Только лапой наступлю
Разом всех передавлю!

я не выдержал, вскочил и жалобно, так, по-заячьи, ответил:

Но у нас в желудках пусто,
И хотели б мы капусты.

Человек повернул ко мне лицо – и слова сказать не может. Только смотрит да удивляется. А я опять сел на скамейку и застучал молотком.

Со всех этажей полетели керенки. Человек собрал их, подсчитал, немножко сунул себе в карман, а остальные на ладони протянул мне. «Что ты! – говорю ему. – Не надо!» Он пожал плечом и пошел со двора. И, понимаешь, будто веревкой потянул меня за собой. Я обточил каблуки и бросил штиблеты кухарке в окно, а сам скорей на улицу. Догнал, когда он заворачивал уже за угол. «Знаешь что? – сказал я ему. – Давай ходить вместе. Я все на свете стихи знаю». А он мне: «Дурак! Я ж пильщик». – «Ну и что ж, что пильщик! Ты – пильщик, я сапожник. Вот и ладно будет». Он подумал и протянул мне руку. «Труба», говорит. «Какая труба?» – спрашиваю. «Фамилия моя, – говорит, – Труба. А зовут Матвей. Ясно?» – «Ну, – говорю, – ясно».

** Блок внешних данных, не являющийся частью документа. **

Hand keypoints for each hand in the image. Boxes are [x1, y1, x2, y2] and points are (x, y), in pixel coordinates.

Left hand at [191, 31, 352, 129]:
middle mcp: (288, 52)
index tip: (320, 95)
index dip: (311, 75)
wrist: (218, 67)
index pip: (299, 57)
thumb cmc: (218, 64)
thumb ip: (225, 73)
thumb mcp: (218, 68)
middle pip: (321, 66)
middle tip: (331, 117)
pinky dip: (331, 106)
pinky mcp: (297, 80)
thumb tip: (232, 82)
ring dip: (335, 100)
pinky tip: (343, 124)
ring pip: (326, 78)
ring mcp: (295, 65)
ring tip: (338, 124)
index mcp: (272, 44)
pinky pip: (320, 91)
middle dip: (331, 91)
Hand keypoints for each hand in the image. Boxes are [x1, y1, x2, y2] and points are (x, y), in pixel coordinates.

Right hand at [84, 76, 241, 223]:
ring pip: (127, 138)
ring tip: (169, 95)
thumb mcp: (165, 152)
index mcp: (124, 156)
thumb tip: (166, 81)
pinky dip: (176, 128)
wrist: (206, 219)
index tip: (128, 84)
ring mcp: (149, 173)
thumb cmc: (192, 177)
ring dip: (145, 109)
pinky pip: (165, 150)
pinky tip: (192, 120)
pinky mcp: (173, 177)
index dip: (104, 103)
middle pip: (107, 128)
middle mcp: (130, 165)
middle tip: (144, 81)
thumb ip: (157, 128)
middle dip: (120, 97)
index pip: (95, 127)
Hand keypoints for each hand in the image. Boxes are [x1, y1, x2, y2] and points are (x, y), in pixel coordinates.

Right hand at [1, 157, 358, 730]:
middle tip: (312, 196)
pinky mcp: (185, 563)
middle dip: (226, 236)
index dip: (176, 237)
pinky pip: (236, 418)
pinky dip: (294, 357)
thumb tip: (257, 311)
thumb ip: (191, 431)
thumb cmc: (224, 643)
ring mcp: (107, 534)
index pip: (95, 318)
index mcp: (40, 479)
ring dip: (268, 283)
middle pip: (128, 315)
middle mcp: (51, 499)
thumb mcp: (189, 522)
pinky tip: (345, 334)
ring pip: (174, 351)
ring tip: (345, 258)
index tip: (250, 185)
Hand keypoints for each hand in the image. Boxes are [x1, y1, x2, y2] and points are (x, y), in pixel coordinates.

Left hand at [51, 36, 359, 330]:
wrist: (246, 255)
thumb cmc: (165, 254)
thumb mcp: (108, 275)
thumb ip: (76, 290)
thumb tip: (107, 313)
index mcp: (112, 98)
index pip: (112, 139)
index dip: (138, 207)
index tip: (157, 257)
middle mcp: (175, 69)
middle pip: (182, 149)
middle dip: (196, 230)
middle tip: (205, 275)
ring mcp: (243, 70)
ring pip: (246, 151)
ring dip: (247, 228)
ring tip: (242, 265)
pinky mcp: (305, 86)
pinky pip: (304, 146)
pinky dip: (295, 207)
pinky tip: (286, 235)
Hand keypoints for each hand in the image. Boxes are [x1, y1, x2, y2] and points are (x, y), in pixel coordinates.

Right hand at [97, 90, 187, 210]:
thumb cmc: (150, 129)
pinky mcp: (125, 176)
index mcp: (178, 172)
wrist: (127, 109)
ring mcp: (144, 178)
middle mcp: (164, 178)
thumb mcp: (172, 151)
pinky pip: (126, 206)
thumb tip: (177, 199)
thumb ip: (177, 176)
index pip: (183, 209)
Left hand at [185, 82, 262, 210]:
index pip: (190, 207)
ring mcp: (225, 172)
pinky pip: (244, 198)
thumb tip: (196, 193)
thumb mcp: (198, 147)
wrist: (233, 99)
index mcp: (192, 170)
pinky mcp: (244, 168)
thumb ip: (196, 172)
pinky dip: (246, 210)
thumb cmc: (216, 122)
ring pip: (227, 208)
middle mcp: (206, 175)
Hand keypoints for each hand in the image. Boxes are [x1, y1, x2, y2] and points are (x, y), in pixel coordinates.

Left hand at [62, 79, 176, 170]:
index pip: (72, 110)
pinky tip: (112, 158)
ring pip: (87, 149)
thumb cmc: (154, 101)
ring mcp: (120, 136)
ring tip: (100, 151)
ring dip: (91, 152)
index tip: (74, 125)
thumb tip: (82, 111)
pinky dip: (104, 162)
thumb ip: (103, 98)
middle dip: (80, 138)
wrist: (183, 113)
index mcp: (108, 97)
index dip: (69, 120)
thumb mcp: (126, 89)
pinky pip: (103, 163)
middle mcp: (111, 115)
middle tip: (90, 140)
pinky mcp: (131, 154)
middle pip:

С тех пор и не расстаемся.

Он с топором ходит да с пилой, я – с шилом да железной лапкой. Зайдем во двор и работаем, каждый по своей специальности. А нету работы, станем один против другого и представляем. Он – Отелло, я – Яго; он – Несчастливцева, я Аркашку…

– Да кто ж он такой? – удивился я.

– А никто, – добродушно ответил Артемка. – Пильщик, и все. Только тоже к театру желание имеет. Ну, прямо как болезнь его точит. А толку что! Сколько ни ходил по театрам, сколько ни просился в актеры, никто внимания не обращает. «Тебе, – говорят, – только жирафа изображать». Оба мы одним лыком шиты. – Он усмехнулся. – Ну, а все-таки в театр мы попали. Хоть на короткое время, а попали. Как смазал Керенский пятки и в Харькове образовалась советская власть, мы с Трубой сочинили заявление и прямо в Совет депутатов. За столом там сидел один слесарь с паровозостроительного, Крутоверцев. «Как же, – говорит, – я вас знаю. Вы и в наш двор заходили. Дело доброе. Сейчас я вам мандат выпишу. Берите дом купца Мандрыкина и открывайте клуб кустарей. Постройте сцену и все прочее». Тут и Труба повеселел. «Вот это, – говорит, – власть! Есть-таки правда на свете!»